Imagine por un momento esta escena: el presidente y el ministro del Interior encabezan una ceremonia pública en algún lugar del país. De pronto, la gente le empieza a reclamar al mandatario por la captura de Rodolfo Orellana. No entienden por qué la policía, luego de tantas semanas, no da con su paradero. El volumen del griterío aumenta, los ánimos se enervan. El presidente busca con la mirada al ministro y lo increpa: “¿Hace cuánto tiempo que te he dado esa orden? ¿Por qué no lo agarran?”. El ministro, gorrito y chaleco de rigor, ensaya una sonrisa nerviosa, trata de responder, gesticula, pero el presidente lo interrumpe. Del gentío alguien grita: “¡Y a Martín Belaunde también!”. Por unos segundos, al presidente se le congela la expresión. Luego carraspea y vuelve a la carga: “Esteee... ¿y a ese? ¿Hasta cuándo voy a esperar que lo agarren?”. El ministro musita algunas frases, pero vuelve a ser interrumpido. “¡Quiero que los atrapen ya, si no te mando al Vraem!”, sentencia el presidente.

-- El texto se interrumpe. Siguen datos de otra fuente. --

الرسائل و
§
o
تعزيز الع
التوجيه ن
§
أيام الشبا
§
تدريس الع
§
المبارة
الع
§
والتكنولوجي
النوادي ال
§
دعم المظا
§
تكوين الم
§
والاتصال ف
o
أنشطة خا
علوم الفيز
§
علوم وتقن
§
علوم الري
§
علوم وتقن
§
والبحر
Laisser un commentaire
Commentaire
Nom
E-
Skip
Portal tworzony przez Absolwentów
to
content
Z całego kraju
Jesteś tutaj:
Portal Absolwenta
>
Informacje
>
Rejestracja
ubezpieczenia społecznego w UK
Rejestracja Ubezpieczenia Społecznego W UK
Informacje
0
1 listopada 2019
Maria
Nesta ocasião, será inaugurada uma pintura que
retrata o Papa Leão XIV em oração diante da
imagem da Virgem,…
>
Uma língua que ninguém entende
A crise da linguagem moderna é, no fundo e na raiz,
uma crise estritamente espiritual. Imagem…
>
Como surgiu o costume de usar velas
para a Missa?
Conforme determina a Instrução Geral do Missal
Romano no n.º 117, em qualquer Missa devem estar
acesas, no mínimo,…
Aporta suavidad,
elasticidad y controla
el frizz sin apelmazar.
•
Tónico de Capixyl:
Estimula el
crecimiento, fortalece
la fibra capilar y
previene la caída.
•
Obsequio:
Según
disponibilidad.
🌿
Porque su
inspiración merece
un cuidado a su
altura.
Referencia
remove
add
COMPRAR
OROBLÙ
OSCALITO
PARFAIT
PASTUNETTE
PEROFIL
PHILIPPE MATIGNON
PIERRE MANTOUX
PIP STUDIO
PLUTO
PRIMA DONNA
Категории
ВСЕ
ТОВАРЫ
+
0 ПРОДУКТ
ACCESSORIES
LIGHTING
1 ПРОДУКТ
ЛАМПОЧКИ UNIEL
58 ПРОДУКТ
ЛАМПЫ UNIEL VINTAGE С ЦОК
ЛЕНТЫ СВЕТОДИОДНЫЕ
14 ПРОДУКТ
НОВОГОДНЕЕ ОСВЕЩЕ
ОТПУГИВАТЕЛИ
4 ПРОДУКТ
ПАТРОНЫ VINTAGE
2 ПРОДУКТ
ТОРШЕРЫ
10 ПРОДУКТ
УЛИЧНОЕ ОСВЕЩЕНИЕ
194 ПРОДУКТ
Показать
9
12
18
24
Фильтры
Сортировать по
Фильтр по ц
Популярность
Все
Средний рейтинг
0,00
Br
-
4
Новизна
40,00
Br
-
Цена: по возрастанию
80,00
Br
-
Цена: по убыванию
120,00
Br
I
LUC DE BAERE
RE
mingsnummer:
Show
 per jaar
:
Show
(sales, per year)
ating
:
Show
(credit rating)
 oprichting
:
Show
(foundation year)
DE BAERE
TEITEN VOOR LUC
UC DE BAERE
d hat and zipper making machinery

El principio de autoridad está en crisis en el país hace décadas. Acaso quien más refleje esta grave situación sea el policía, alguna vez un personaje respetado en cualquier barrio, con quien un niño hasta podía sentirse emocionado si le daba la mano o tenía la suerte de tomarse una fotografía con él.
Hoy su imagen es otra: se lo relaciona con la coima, la indisciplina, el robo. Aquellos que aún ejercen el oficio con honestidad y legítimo amor por su institución han quedado opacados por quienes utilizan el uniforme policial para abusar de su cargo o delinquir.
El principio de autoridad hay que ejercerlo, no abusar de él. Hace un par de días, en Andahuaylas, el ministro Daniel Urresti hizo lo segundo. Increpó en público a un jefe policial por una obra inconclusa. Lo carajeó de lo lindo, lo puso en ridículo, dijo que si no cumplía con su orden, iba a mandarlo “al Vraem”, para el delirio de quienes observaban el vejamen en primera fila. Sí, parecía el set de un ‘reality show’.
Su prepotencia no lo libró del ridículo. El culpable del retraso no era el personal de Andahuaylas, ya que por razones administrativas las órdenes debían tomarse en el Cusco. El saberse en un error no lo hizo recular y siguió en lo suyo. Gritando, gesticulando, maltratando.
Se sabe que el ministro Urresti no conoce de formas, que su apodo de ‘Figurresti’ no lo incomoda y que, aunque su sentido del humor es burdo, a veces resulta efectivo (su “tampoco tampoco” a Kenji Fujimori en el Congreso fue demoledor).
El efectismo de su aparente omnipresencia le ha permitido convertirse en el ministro más popular del régimen (40% de aprobación según El Comercio-Ipsos), a pesar de que la inseguridad ciudadana no se detiene y de sus varias veces reseñadas metidas de pata.
Abusar de un subalterno para ganarse algunos aplausos es un recurso vil, así como una muestra de indignidad que resultaría intolerable en un gobierno que dice respetar los derechos de su población.
Pero si Urresti sigue en el cargo, pese a estar procesado por el asesinato del periodista Hugo Bustíos, ¡qué puede significar ‘cuadrar’ en público a un policía! Somos unos ilusos.